Emotionally I am torn in two...I know this day is hard for him, but does that excuse this kind of behavior? Am I wrong in wanting him to acknowledge that my son and I need him too on Christmas morning? Sheesh, I almost want to say if this is how you want to act, then go over to your Ex's and spend Christmas with your kids. Wisely, I know better than to let him assume that would be any more acceptable. My son is going to be leaving around noon to go to my Ex-Bf's for his Christmas then onto his bioDad's for theirs. BF and I are going to get to spend most of the day together, save for the time he goes over to see his kids at the Ex's. How should I behave? Should I say anything about this morning? Let it slide? I don't want to ruin Christmas, but at the same time I think my feelings of hurt are valid.

Comments

Anonymous's picture

My boyfriend and I have been together for 3yrs. he has 5 kids. I do want to say that it gets better. It will take a while and please be patient with him, I wish I would have been more patient. This is our third christmas together and this one was actually worse than anyother Christmas. We had opened presents with the kids and his ex-wifes boyfriend called the kids cell phone to tell them to hurry up go home so they can open presents at their moms house. I mean gee's it's Christmas eve and what gave him the right to do that.
But my Bf has been so mopey these past few weeks, he say's it just bothers him watching families get together. I know he misses the sense of "family", I don't have any kids. But each year it does get better and there are other days that he is going to be mopey.

thisisMarilyn's picture

On one hand I understand that your bf was so saddened, HOWEVER, it really wasn't fair to you or your son, because just as this was his first Christmas without his girls, this was also his first Christmas with you and your son. :/ When we had my bf's kids for our Christmas this year, we had them over the weekend, so on Christmas Eve morning, they woke up to Santa's early delivery, which Daddy had to "pull some strings" to get. After all, the world is so big, Santa starts early! The year before, we only had them for an evening, but again, Santa brought gifts that we left under the tree, untouched until they arrived. They are still young, so you can be creative when it comes to Santa.

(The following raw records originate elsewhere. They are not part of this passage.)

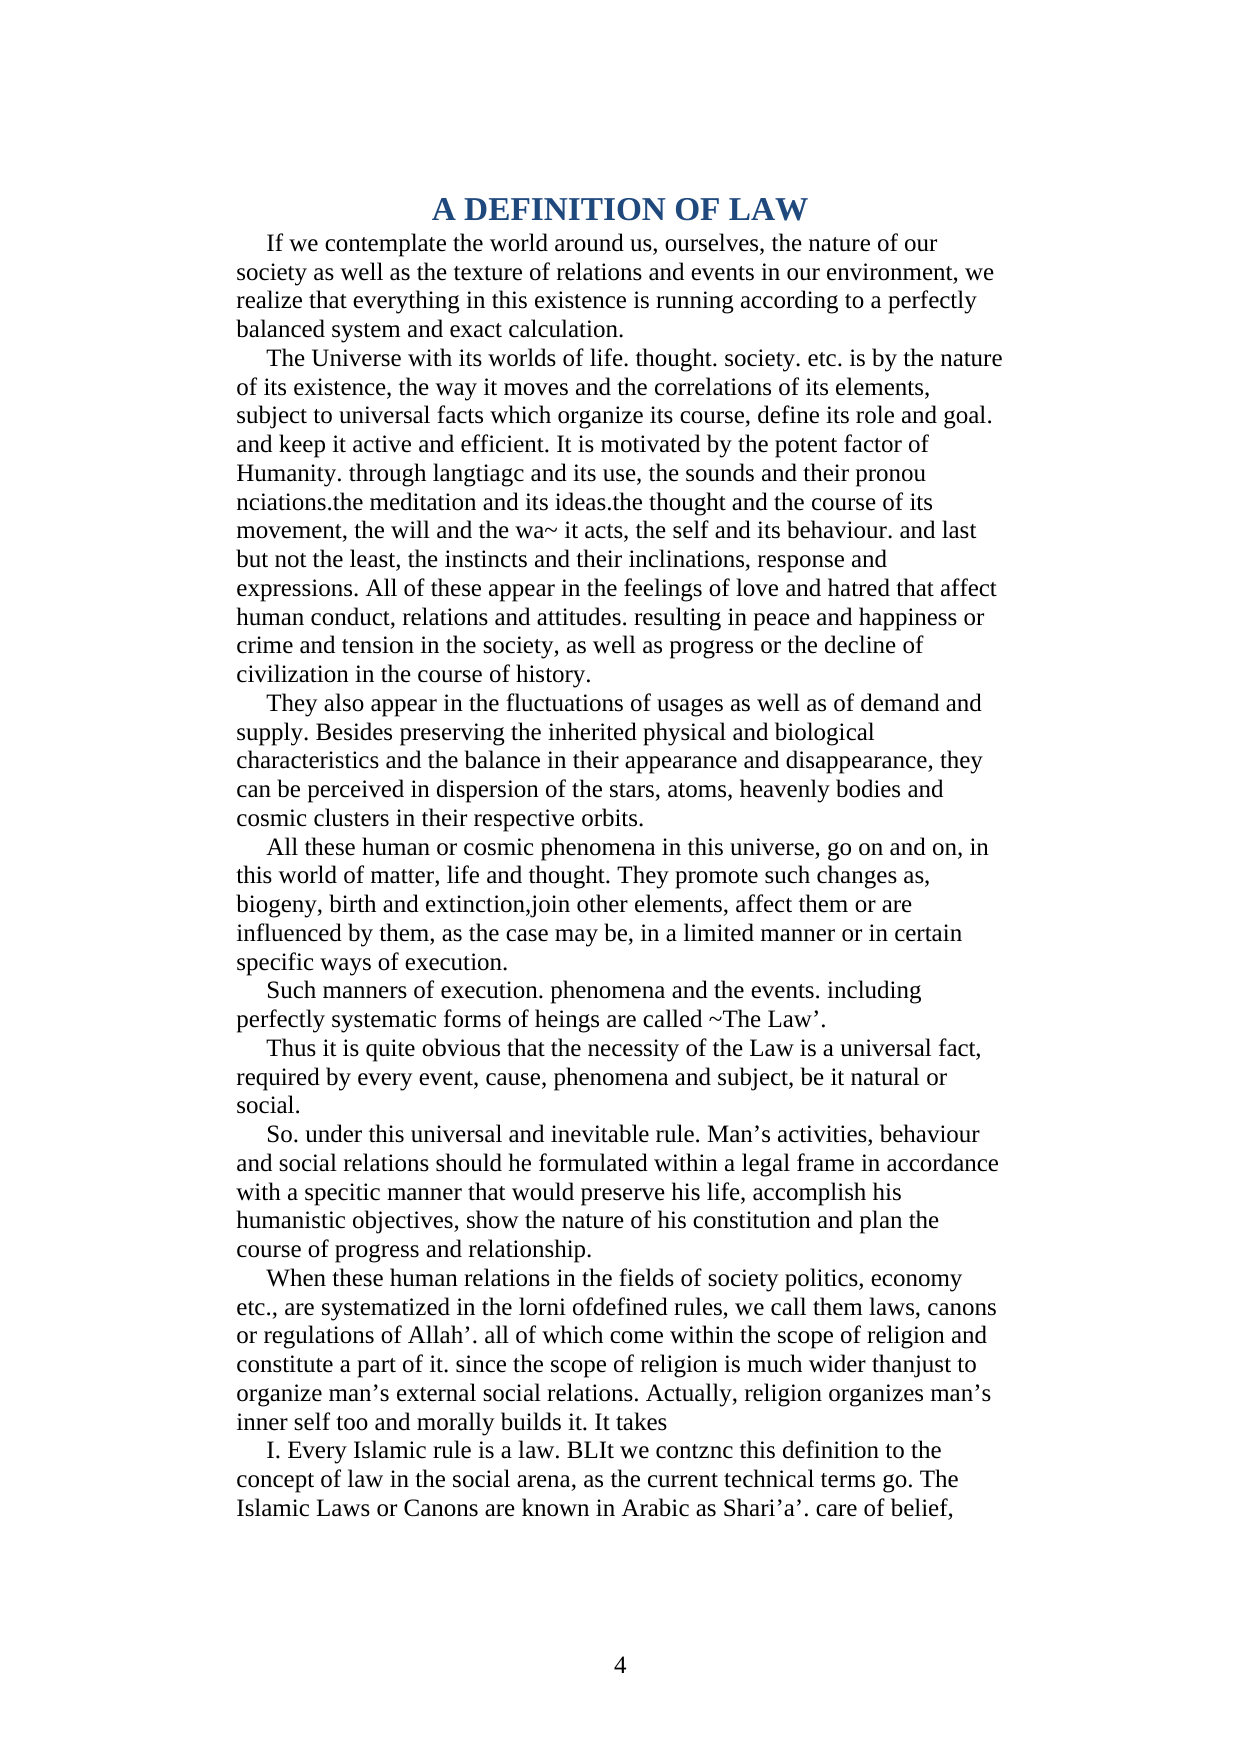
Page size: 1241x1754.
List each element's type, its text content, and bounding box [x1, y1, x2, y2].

text Thus it is quite obvious that the necessity of the Law is a universal fact, required by every event, cause, phenomena and subject, be it natural or social. [236, 1033, 1004, 1119]
text When these human relations in the fields of society politics, economy etc., are systematized in the lorni ofdefined rules, we call them laws, canons or regulations of Allah’. all of which come within the scope of religion and constitute a part of it. since the scope of religion is much wider thanjust to organize man’s external social relations. Actually, religion organizes man’s inner self too and morally builds it. It takes [236, 1263, 1004, 1436]
text Such manners of execution. phenomena and the events. including perfectly systematic forms of heings are called ~The Law’. [236, 976, 1004, 1033]
text If we contemplate the world around us, ourselves, the nature of our society as well as the texture of relations and events in our environment, we realize that everything in this existence is running according to a perfectly balanced system and exact calculation. [236, 228, 1004, 343]
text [236, 1436, 1004, 1522]
subtitle A DEFINITION OF LAW [236, 190, 1004, 228]
text So. under this universal and inevitable rule. Man’s activities, behaviour and social relations should he formulated within a legal frame in accordance with a specitic manner that would preserve his life, accomplish his humanistic objectives, show the nature of his constitution and plan the course of progress and relationship. [236, 1119, 1004, 1263]
text The Universe with its worlds of life. thought. society. etc. is by the nature of its existence, the way it moves and the correlations of its elements, subject to universal facts which organize its course, define its role and goal. and keep it active and efficient. It is motivated by the potent factor of Humanity. through langtiagc and its use, the sounds and their pronou nciations.the meditation and its ideas.the thought and the course of its movement, the will and the wa~ it acts, the self and its behaviour. and last but not the least, the instincts and their inclinations, response and expressions. All of these appear in the feelings of love and hatred that affect human conduct, relations and attitudes. resulting in peace and happiness or crime and tension in the society, as well as progress or the decline of civilization in the course of history. [236, 343, 1004, 688]
text All these human or cosmic phenomena in this universe, go on and on, in this world of matter, life and thought. They promote such changes as, biogeny, birth and extinction,join other elements, affect them or are influenced by them, as the case may be, in a limited manner or in certain specific ways of execution. [236, 832, 1004, 976]
text They also appear in the fluctuations of usages as well as of demand and supply. Besides preserving the inherited physical and biological characteristics and the balance in their appearance and disappearance, they can be perceived in dispersion of the stars, atoms, heavenly bodies and cosmic clusters in their respective orbits. [236, 688, 1004, 832]
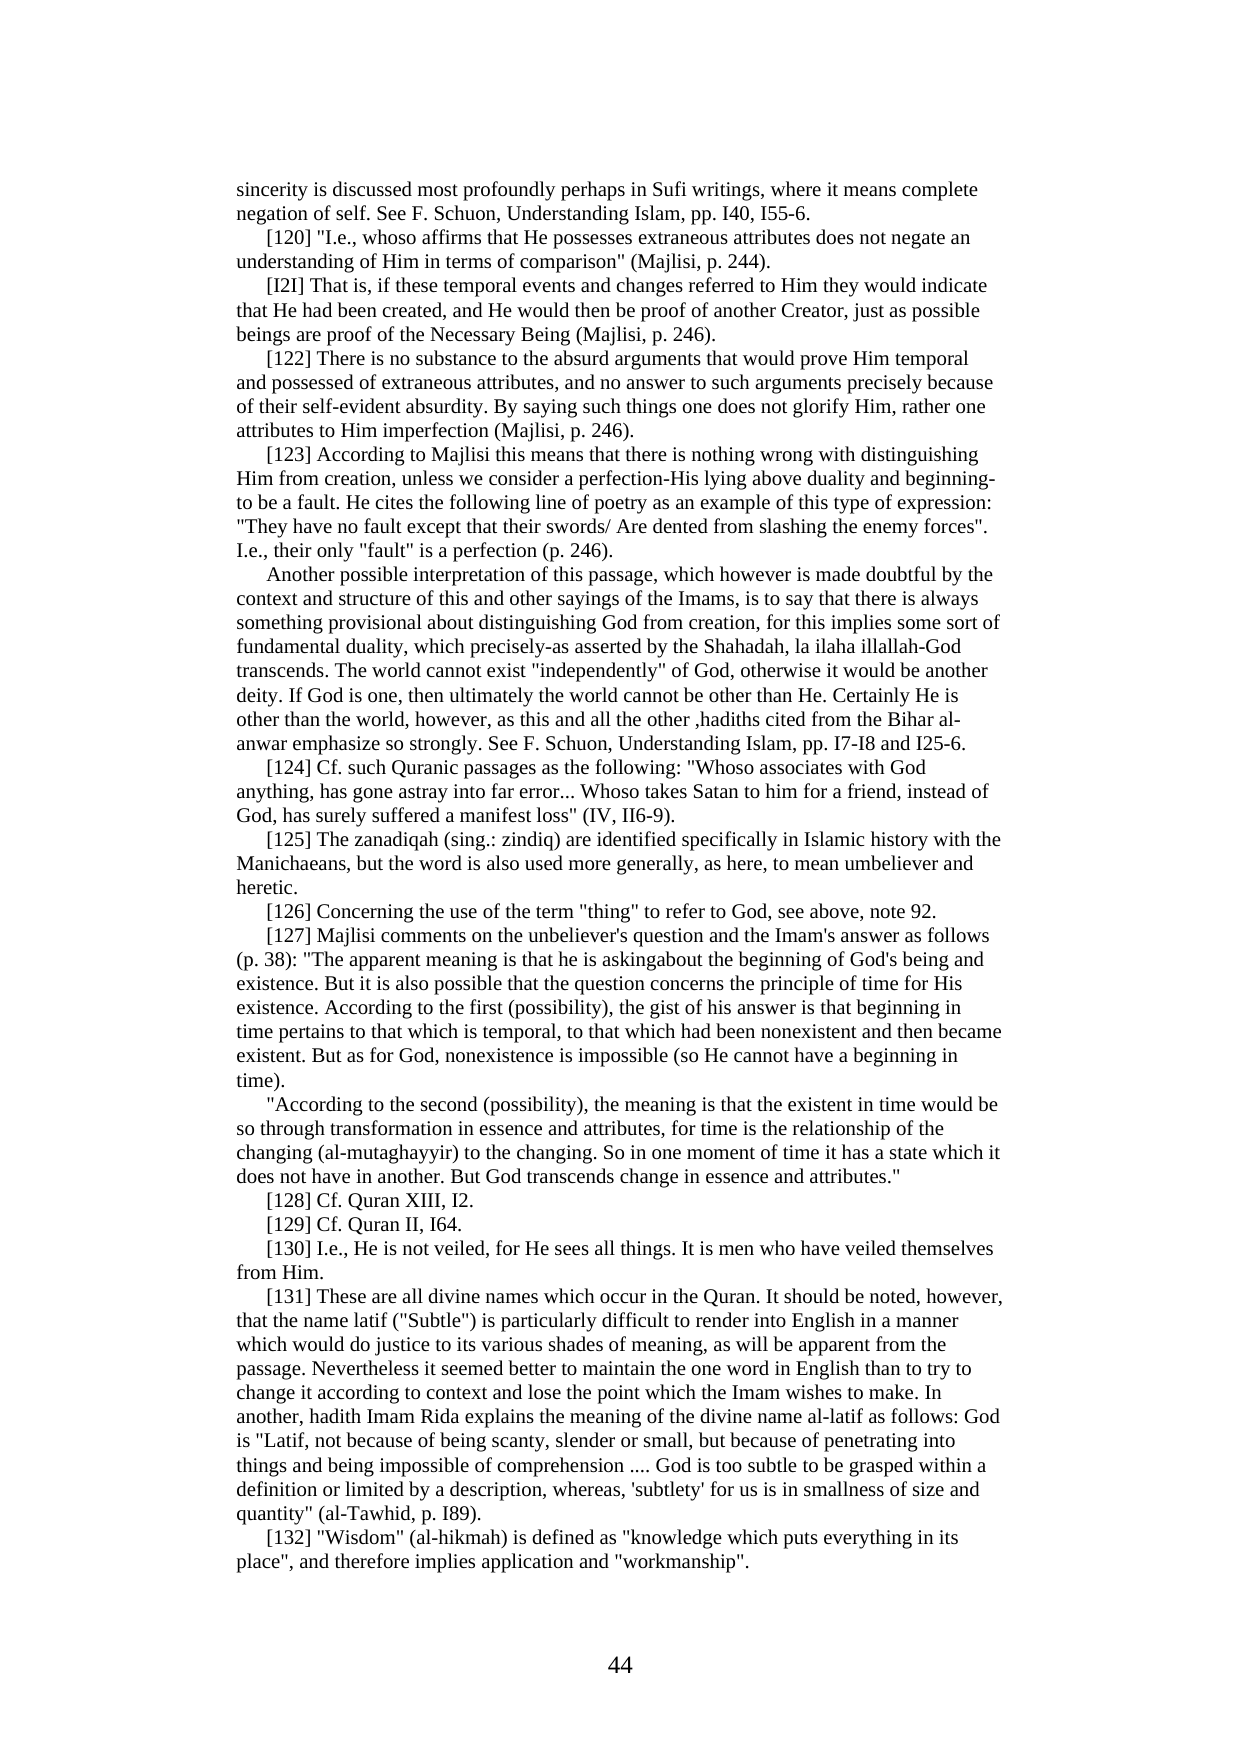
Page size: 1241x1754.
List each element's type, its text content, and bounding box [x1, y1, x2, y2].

text "According to the second (possibility), the meaning is that the existent in time would be so through transformation in essence and attributes, for time is the relationship of the changing (al-mutaghayyir) to the changing. So in one moment of time it has a state which it does not have in another. But God transcends change in essence and attributes." [236, 1092, 1004, 1188]
text [131] These are all divine names which occur in the Quran. It should be noted, however, that the name latif ("Subtle") is particularly difficult to render into English in a manner which would do justice to its various shades of meaning, as will be apparent from the passage. Nevertheless it seemed better to maintain the one word in English than to try to change it according to context and lose the point which the Imam wishes to make. In another, hadith Imam Rida explains the meaning of the divine name al-latif as follows: God is "Latif, not because of being scanty, slender or small, but because of penetrating into things and being impossible of comprehension .... God is too subtle to be grasped within a definition or limited by a description, whereas, 'subtlety' for us is in smallness of size and quantity" (al-Tawhid, p. I89). [236, 1284, 1004, 1525]
text [127] Majlisi comments on the unbeliever's question and the Imam's answer as follows (p. 38): "The apparent meaning is that he is askingabout the beginning of God's being and existence. But it is also possible that the question concerns the principle of time for His existence. According to the first (possibility), the gist of his answer is that beginning in time pertains to that which is temporal, to that which had been nonexistent and then became existent. But as for God, nonexistence is impossible (so He cannot have a beginning in time). [236, 923, 1004, 1092]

I was wondering in the shower today: do biodads ever feel resentment towards a step-situation when they are dating a woman with kids? Meaning, do they resent the fact that they head a household with someone else's children, meanwhile, their own children live somewhere else?

thisisMarilyn's picture

And while I do agree with biomom that both sides can be difficult, I also think: that's what happens when people have kids and for whatever reason, are not together anymore. If the thought of never seeing his girls open presents again on Christmas morning bothers him so much that he basically opts out of participating in your Christmas, he should just pack his bags & go back over there and be with his ex.